# 30 Year Anniversary Party



## redheelerdog (Jul 28, 2019)

Looking for feedback on my party plan.

30th year wedding anniversary party. 25 - 35 people, August 24th (damn how time flys)!

Main course:

·        Prime Rib
·        Beef Tenderloin

My plan is to put both the PR and tenderloin in a Souis Vide bath starting at 8am at 130F, pull from the Souis Vide at 5pm and sear on my gas grill, then serve with salad and sides. The Souis Vide would be 9hrs at 130F if I follow 8am-5pm.

What do you guys think?  Too long a bath?

Maybe I am overthinking this thing.
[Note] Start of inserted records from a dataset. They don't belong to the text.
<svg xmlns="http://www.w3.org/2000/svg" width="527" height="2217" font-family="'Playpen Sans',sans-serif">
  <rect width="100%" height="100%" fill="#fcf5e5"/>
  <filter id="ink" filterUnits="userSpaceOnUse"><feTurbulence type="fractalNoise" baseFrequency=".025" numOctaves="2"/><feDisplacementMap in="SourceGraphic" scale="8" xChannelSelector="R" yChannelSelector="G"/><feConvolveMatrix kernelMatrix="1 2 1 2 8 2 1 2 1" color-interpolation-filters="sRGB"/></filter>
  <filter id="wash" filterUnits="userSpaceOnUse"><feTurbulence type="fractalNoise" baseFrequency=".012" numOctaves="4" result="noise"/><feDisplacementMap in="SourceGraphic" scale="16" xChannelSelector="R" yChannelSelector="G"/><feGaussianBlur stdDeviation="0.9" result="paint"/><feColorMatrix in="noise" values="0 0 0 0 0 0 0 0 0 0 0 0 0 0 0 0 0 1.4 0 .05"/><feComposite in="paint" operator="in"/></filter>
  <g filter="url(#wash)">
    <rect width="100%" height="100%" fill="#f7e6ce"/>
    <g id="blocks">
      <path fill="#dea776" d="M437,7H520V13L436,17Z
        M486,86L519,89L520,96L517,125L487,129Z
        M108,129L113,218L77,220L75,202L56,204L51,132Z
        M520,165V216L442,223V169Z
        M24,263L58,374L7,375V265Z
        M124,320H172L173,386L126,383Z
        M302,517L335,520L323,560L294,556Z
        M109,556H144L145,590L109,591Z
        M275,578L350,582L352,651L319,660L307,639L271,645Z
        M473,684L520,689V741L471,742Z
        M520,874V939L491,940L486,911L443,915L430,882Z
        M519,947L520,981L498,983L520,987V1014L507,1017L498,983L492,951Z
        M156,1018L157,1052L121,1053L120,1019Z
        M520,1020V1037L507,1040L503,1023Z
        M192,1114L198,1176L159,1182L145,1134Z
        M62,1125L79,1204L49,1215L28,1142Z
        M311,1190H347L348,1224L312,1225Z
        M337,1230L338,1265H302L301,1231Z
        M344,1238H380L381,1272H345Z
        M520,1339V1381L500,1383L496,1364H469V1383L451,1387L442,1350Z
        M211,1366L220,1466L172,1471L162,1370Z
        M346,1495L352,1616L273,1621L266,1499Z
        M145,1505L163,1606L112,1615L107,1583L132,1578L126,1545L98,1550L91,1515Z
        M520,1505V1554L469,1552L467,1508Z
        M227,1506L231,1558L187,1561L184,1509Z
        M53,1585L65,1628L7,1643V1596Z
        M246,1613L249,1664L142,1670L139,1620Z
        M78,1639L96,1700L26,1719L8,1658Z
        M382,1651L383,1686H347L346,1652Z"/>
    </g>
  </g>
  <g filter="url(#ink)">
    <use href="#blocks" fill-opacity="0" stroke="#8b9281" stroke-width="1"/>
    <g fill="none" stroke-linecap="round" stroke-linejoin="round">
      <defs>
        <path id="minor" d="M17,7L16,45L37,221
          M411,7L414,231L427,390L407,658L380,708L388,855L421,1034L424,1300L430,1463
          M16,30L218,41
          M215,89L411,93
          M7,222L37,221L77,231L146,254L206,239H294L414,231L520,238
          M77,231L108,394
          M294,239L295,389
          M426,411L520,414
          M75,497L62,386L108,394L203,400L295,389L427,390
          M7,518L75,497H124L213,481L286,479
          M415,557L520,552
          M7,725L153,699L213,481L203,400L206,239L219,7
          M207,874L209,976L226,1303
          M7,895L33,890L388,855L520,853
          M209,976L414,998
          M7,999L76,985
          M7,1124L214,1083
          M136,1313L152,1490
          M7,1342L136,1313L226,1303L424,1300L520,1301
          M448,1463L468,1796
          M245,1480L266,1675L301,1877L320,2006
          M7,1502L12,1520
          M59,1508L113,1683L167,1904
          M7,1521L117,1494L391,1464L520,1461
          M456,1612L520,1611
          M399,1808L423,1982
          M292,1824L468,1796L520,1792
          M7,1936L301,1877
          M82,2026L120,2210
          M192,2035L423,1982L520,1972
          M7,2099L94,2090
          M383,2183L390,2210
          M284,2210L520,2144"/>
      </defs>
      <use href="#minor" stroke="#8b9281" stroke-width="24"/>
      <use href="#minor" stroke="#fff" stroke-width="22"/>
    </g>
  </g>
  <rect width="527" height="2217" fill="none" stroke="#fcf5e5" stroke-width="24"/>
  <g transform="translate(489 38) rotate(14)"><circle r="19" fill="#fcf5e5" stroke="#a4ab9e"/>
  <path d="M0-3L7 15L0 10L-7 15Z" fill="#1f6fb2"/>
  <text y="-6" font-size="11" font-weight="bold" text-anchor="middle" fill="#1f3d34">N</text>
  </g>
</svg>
I have done several PRs and round roasts at 20-24hrs and everyone came out fine. (bark crust with blow torch)

I wanted to crust it on my gas grill (3 burner) just rebuilt, so I would not freak out my guests with a full on weed burner blow torch that ends up on their plate… I am not sure but some people might think that is too weird and not want to eat it from a blow torch - I know it’s the same thing, but a gas grill sear seems a little more conventional than a he-man blow torch.

My invitations say the party starts at 4pm, give the guests some time to mingle and have a few beverages before dinner.

How's that sound?

Thanks,

John in Montana


----------



## 6GRILLZNTN (Jul 28, 2019)

Sounds like you have a good plan.  Personally, I'd break out the blowtorch for some true entertainment.  Happy Anniversary John!


----------



## drdon (Jul 28, 2019)

First --- Congratulations on the Anniversary!
I would be curious about the difference between "cooking below 140 and the amount of time needed for pasteurizing at 130"  I know someone smarter will help, but I like the idea. I have only done steak and fish in the sous vide. But those are much shorter times.



5GRILLZNTN said:


> Personally, I'd break out the blowtorch for some true entertainment.


 And don't forget to tell them you "Boiled it" first!!!!!


----------



## Braz (Jul 28, 2019)

I think 9 hours is too long for tenderloin. I do tenderloins (filet mignon) for 2-3 hours. Longer than that and I think the texture begins to suffer. Long cooks work well for lesser cuts of meat (like a sirloin) but the tenderloin is pretty tender (giggle) to begin with.


----------



## Bearcarver (Jul 28, 2019)

Personally I wouldn't do a Prime Rib in SV, because it's already super Tender, but as long as you give it a good sear, it should take care of some of the Fat the SV doesn't do anything with. I don't like SV'd Fat.
Your plan sounds fine, and any meat that isn't a tough cut, should be fine under 12 hours in the SV.
On the Temp, I read that you should not go lower than 130°, so I always give it 131° or 132° SV Temp as a 1° or 2° cushion.

Bear


----------